A new kind of competitor emerges

Another defining feature of this moment is who is competing. We are seeing the rise of “omniscalers”—a small group of companies that operate across multiple arenas simultaneously. Omniscalers are companies like Alibaba, Alphabet, Amazon, Apple, Microsoft, and Samsung. These companies generate enormous cash flows and reinvest aggressively, collectively deploying more than $800 billion annually in R&D and capital expenditures.

The omniscaler advantage lies in scale and scope. They can build common infrastructure, use data across businesses, and fund long-term technology bets that would be out of reach for most competitors.

At the same time, focused players continue to thrive in some industries. The growth of omniscalers is a different kind of competition, with scale and scope playing critical roles.

Arenas around the world

The geography of arenas reflects distinct regional advantages rather than a simple winner-takes-all dynamic.

Companies headquartered in the United States and Greater China drive roughly 90 percent of arenas’ market value today. US firms lead in most arenas by market cap and revenue, supported by deep capital markets and strong innovation ecosystems. China, meanwhile, is a strong global player particularly in EVs, batteries, and electrification—where scale, manufacturing strength, and integrated supply chains are key.

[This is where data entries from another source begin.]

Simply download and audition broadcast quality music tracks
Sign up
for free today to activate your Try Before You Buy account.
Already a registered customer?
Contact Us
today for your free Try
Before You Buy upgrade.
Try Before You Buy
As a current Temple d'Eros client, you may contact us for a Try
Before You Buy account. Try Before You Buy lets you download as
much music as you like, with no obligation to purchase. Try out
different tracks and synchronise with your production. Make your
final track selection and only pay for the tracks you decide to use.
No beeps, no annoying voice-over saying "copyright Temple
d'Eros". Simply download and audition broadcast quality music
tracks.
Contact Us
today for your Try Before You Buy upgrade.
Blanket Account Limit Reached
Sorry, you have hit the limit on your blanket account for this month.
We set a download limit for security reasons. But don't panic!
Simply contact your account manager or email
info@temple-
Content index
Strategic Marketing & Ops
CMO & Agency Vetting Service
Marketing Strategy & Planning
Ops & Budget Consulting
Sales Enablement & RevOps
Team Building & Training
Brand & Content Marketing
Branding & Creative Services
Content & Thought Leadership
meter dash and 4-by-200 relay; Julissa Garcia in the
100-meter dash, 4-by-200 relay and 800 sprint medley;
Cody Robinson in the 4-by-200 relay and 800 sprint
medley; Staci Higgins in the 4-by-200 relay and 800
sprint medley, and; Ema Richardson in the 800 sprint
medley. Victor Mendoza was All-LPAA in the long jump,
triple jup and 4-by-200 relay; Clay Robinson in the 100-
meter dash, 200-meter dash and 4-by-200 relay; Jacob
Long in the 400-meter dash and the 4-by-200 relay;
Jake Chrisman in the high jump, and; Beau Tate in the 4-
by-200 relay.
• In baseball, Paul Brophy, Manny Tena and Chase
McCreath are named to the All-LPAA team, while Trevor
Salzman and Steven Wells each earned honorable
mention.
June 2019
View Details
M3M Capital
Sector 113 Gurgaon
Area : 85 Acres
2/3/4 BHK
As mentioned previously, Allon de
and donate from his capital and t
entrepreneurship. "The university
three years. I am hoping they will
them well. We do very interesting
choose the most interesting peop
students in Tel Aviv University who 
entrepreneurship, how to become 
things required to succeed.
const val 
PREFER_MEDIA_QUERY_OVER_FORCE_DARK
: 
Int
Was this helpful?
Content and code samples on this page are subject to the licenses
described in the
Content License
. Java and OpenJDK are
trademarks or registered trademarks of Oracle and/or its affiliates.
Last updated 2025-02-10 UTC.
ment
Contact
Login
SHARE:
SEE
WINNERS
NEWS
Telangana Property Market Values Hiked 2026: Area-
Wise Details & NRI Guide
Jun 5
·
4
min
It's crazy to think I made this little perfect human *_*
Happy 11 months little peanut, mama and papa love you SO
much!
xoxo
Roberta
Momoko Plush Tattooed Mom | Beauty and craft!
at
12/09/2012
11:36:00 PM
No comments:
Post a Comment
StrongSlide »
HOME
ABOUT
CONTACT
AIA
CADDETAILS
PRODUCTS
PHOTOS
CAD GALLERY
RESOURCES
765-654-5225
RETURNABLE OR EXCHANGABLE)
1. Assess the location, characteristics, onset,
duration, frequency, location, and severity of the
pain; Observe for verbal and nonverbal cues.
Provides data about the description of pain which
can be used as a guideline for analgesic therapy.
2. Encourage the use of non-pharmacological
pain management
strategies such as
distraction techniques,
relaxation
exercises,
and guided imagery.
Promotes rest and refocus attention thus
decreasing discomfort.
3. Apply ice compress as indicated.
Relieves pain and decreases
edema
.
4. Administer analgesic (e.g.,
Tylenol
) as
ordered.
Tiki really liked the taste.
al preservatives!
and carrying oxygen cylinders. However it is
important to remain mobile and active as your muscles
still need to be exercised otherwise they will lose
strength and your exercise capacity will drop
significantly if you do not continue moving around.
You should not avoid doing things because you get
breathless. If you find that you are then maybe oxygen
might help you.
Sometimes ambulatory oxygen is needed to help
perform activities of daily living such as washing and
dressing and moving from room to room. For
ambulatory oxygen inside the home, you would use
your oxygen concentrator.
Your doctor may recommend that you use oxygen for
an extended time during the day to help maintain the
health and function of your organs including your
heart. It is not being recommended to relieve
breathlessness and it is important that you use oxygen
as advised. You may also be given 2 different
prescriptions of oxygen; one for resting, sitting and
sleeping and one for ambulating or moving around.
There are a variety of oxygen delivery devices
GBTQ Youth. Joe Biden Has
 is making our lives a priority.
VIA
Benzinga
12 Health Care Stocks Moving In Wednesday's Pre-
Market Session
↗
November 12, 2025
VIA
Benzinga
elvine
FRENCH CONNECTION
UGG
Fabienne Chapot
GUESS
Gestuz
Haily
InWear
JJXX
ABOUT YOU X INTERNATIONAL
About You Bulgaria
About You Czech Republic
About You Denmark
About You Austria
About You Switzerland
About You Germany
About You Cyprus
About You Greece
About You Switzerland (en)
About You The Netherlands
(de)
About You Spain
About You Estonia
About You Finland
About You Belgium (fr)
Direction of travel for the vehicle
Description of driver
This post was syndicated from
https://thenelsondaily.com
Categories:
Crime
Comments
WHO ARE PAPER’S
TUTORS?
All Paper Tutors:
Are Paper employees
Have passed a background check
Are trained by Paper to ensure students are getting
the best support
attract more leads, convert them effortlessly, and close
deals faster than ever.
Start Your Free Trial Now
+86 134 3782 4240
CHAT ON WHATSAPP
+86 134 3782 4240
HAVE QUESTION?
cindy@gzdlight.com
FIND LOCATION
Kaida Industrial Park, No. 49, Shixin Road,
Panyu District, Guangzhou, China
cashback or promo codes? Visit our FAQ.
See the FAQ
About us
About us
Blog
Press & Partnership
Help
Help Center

Other regions play important but smaller roles. European firms have leadership positions in biotech and semiconductor equipment. Japanese and South Korean companies play large roles in the robotics and gaming arenas. Emerging markets play an increasingly instrumental role in supply chains, capital flows, and adoption. Gaining access to the next arenas of competition is critical to emerging markets’ future growth.

Arenas are closer than you think

Perhaps the most important insight is that these arenas affect far more than the companies directly competing within them.

Even businesses outside these industries are being reshaped. That is happening through shifts in demand, supply chains, talent markets, and technology adoption. No company is insulated, and there are implications in terms of both offensive and defensive moves.

For leaders, that raises a set of critical questions. If you are in an arena, how do you compete at a pace defined by rapid innovation and escalating investment? If you are in an adjacent space, how do you capture value as boundaries shift? And, if you are outside an arena, how do you adapt before growth concentrates elsewhere?

The next big arenas of competition are no longer on the horizon—they are decidedly here. Understanding how these arenas are evolving will be critical for anyone looking to stay ahead of the accelerating pace of change.